Japan abolishes Kanji during the Meiji Restoration.

Ironically, that's a lot easier to read just because English often has a lot of letters/sets of letters that you typically see on the end of sentences. In contrast uh, outside of the -n hiragana, you don't really get that in Japanese at all...
actually come to think about it Japanese doesn't use periods either. so the equivalent isn't "
whatdoyoumeanthisishardtoread? icanreadthisjustfine. japanesewouldstillbeasreadibleasitisnowandditchingkanjidefinitelywouldn'thurtatall. keepingkanjiisbakaandconfusingforgaijin."
the closest you get is "whatdoyoumeanthisishardtoreadicanreadthisjustfinejapanesewouldstillbeasreadibleasitisnowandditchingkanjidefinitelywouldn'thurtatallkeepingkanjiisbakaandconfusingforgaijin"
this is more incomprehensible than South African English, if you ask me.
 
actually come to think about it Japanese doesn't use periods either. so the equivalent isn't "
whatdoyoumeanthisishardtoread? icanreadthisjustfine. japanesewouldstillbeasreadibleasitisnowandditchingkanjidefinitelywouldn'thurtatall. keepingkanjiisbakaandconfusingforgaijin."
the closest you get is "whatdoyoumeanthisishardtoreadicanreadthisjustfinejapanesewouldstillbeasreadibleasitisnowandditchingkanjidefinitelywouldn'thurtatallkeepingkanjiisbakaandconfusingforgaijin"
this is more incomprehensible than South African English, if you ask me.
I often wonder how how a nation that can use a writing system like this didn't manage to develop better naval codes in WWII.
 
Maybe not the best idea when one of your main opponents invented it.

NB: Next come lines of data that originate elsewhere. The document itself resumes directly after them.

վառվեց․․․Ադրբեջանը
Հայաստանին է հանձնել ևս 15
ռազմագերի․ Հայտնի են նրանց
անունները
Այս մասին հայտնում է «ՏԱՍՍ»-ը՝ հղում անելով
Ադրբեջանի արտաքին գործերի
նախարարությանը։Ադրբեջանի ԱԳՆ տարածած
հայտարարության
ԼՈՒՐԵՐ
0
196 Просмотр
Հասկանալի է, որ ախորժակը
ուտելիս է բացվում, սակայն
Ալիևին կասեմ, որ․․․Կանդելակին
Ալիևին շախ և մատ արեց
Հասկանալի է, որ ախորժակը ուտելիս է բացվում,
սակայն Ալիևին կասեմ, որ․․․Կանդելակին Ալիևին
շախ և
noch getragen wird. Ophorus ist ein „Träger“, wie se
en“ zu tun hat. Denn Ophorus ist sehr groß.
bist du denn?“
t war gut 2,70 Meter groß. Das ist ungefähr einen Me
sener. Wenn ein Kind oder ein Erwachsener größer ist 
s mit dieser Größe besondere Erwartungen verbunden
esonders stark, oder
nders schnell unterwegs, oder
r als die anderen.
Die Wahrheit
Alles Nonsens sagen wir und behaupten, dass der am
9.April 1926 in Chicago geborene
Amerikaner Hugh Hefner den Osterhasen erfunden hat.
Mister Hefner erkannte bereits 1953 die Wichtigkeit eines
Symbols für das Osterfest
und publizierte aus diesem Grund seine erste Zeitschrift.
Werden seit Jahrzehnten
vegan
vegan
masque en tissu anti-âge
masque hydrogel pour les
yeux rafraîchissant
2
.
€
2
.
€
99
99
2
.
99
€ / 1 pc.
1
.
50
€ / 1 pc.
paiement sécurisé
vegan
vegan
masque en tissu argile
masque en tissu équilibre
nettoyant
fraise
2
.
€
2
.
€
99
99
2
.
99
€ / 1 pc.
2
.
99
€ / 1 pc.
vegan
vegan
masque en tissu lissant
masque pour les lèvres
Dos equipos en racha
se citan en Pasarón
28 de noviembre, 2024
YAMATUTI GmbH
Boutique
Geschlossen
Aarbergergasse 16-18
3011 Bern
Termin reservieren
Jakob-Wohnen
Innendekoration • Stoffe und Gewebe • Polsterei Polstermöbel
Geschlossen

Speaking of which, contempt for the Chinese is a potential motivation for ditching Kanji to begin with.
Hard to get Japan to be even more contemptful than OTL.
 
Maybe not the best idea when one of your main opponents invented it.

Speaking of which, contempt for the Chinese is a potential motivation for ditching Kanji to begin with.

Hard to get Japan to be even more contemptful than OTL.

Well, it doesn't work with OTL contempt. A lot of WW2-era Japanese contempt for China was a perception that China had abandoned traditional Chinese culture and that the cultural heir to the glories of Imperial China...was now Japan. Imperial Japan was presented as the guardian and heir of Chinese civilization and China (both the KMT/CPC) as westernized puppets of foreign powers (namely the USSR for CPC and the USA/UK for KMT).

Neither the KMT/CPC actually spent much time contesting this, since their political ethos was so focused on modernity (Mr. Science, Mr. Democracy, etc) and destroying "feudalism." So both the Chinese and Japanese propaganda narratives played into each other.
 
How was Korea impacted by its language simplification? I believe they did something similar to this.
Sort of. They created an alphabet called Hangul to be used for Korean sounds and make it easier to read, similar to why the Japanese made kana. For a while, it looked like Hangul and Hanja (Korean for Hanzi/Kanji) would be used together like Kanji and Kana, but strangely enough, during the Japanese Administration they encouraged the use of Hangul with Korean (presumably to drive a wedge of 'difference' between them and China) while still trying to get them to use Japanese.
 
Sort of. They created an alphabet called Hangul to be used for Korean sounds and make it easier to read, similar to why the Japanese made kana. For a while, it looked like Hangul and Hanja (Korean for Hanzi/Kanji) would be used together like Kanji and Kana, but strangely enough, during the Japanese Administration they encouraged the use of Hangul with Korean (presumably to drive a wedge of 'difference' between them and China) while still trying to get them to use Japanese.
And yet, the koreans still have to use hanja in some places to disambiguate.
 
Sort of. They created an alphabet called Hangul to be used for Korean sounds and make it easier to read, similar to why the Japanese made kana. For a while, it looked like Hangul and Hanja (Korean for Hanzi/Kanji) would be used together like Kanji and Kana, but strangely enough, during the Japanese Administration they encouraged the use of Hangul with Korean (presumably to drive a wedge of 'difference' between them and China) while still trying to get them to use Japanese.

Hangeul is actually interesting; there's a controversial thesis postulated by some that Hangeul is in fact a descendant of Phagspa, which if true makes it also a descendant of the Brahmi family of scripts. Whether that's true or not remains to be proven, but it would be something definitely worth an AH timeline or story on.

And yet, the koreans still have to use hanja in some places to disambiguate.

Not really - with the exception of North Korea (which banned hanja completely), South Korea has been progressively abolishing hanja even for disambiguation purposes. What helps is that unlike Sino-Japanese, Sino-Korean is a single set of readings which can definitely be inferred from context in both written and spoken language without need for using hanja. Part of this is because of the erratic nature of teaching hanja in South Korean schools.